Минут через пять Лешка вышел из правления колхоза. В руках у него было то злополучное изделие из обернутой пропарафиненной зеленой бумагой проволоки, которое предназначалось для посмертных почестей совершенно живого человека. Отнести же его Лешка намеревался к Митяю, тем самым выразив удовлетворение кончиной его питомца – своего недруга. Он остановился, собирая в пучок развевавшуюся на ветру черную ленту. И тут мощный удар в крестец поверг Лешку наземь. Матюкнувшись, Лешка поднял голову. На него вторым заходом брал разбег Васька-Парторг. «Ах ты, бесово племя! И ты жив!», – начал было поверженный, но в следующее мгновение резво вскочил и легко метнул грузноватое тело через ограду.
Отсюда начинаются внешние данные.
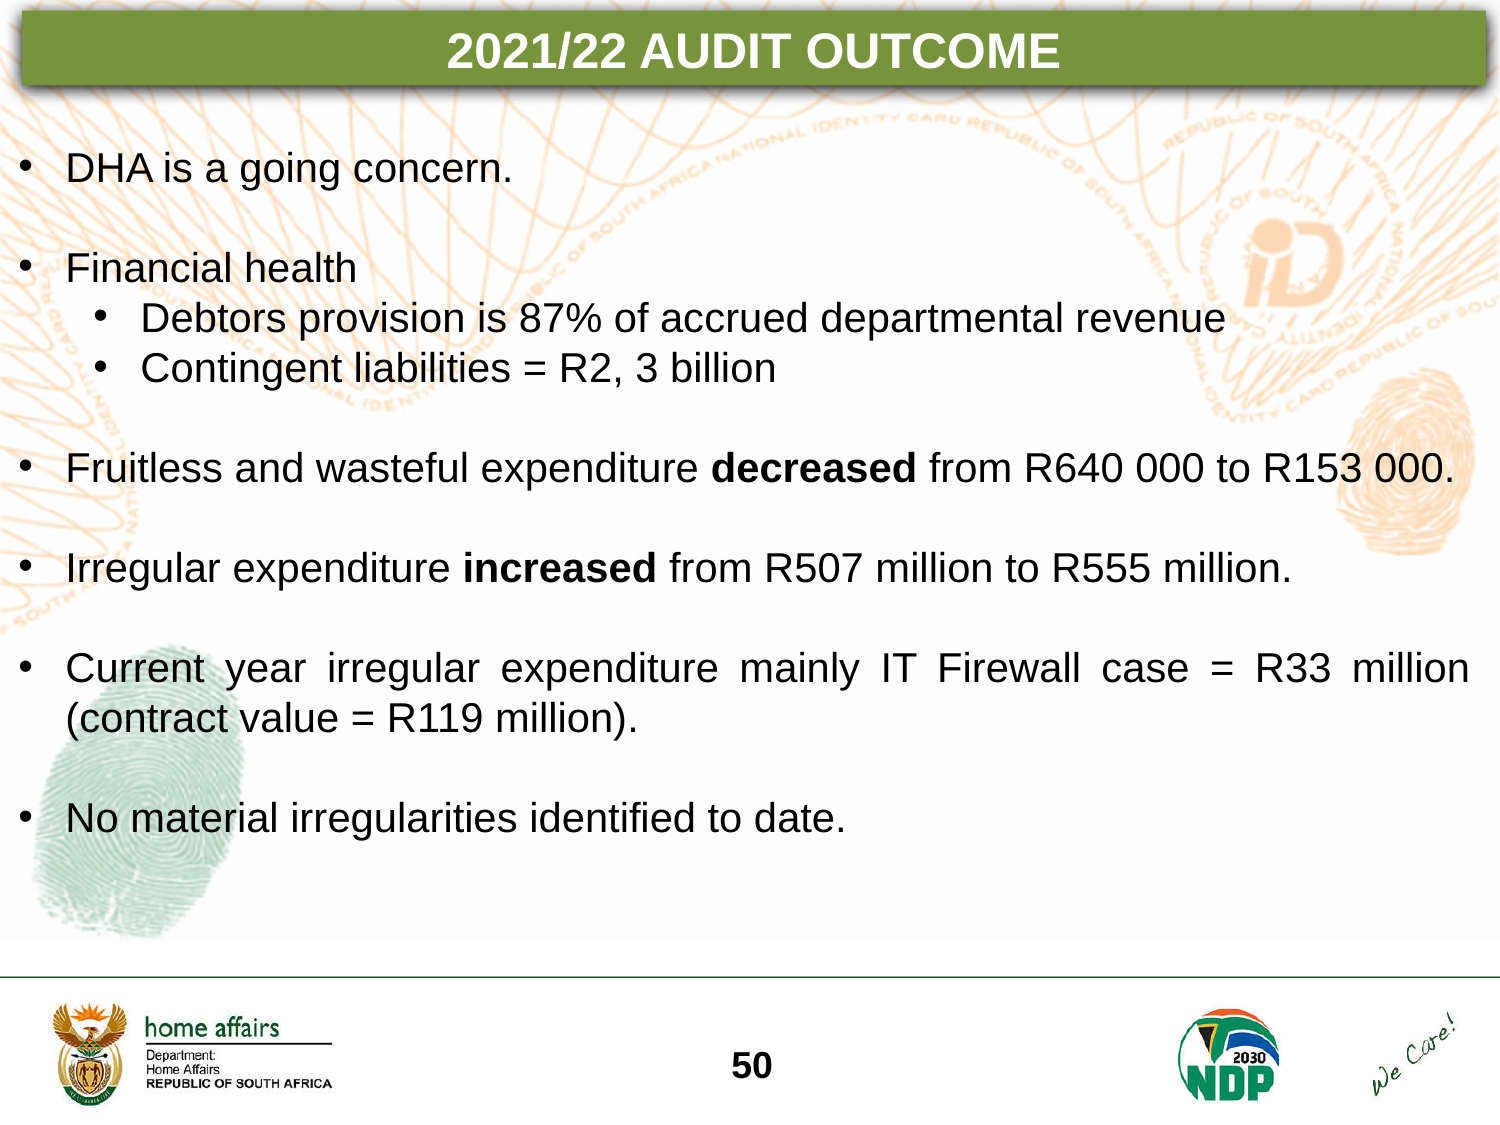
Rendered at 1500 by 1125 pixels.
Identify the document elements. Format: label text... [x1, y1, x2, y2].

А Васька-Парторг, немного спустя, шествовал по улице хозяйской поступью к знакомой калитке, словно утверждая, что сию беллетристику можно бы пока и не вершить окончанием. Но – полно! Как говорится, хорошо то, что хорошо кончается. Не станем подвергать нашего героя новым испытаниям. К тому же, он, наверное, уже завершает свой марш-бросок от опасной дурнины к родным пенатам.
МИТЯЕВА БАЛЬНЕОЛОГИЯ
– Вот что, молодой человек, – врач как-то искоса глянул на сидящую напротив медсестру, слегка наклонился в сторону Митяя и вполголоса продолжил: – Тут какая-то чертовщина получается. Все говорит о том, что вы беременны.
Врач, видно было, сам озадаченный, в задумчивости поправил кончиками пальцев очки, взял из коробка на столе листочек.
– Вот, пожалуйста, ваши анализы, – словно предлагая убедиться, показал он. – Не аппендицит, как предполагалось, а самая настоящая беременность.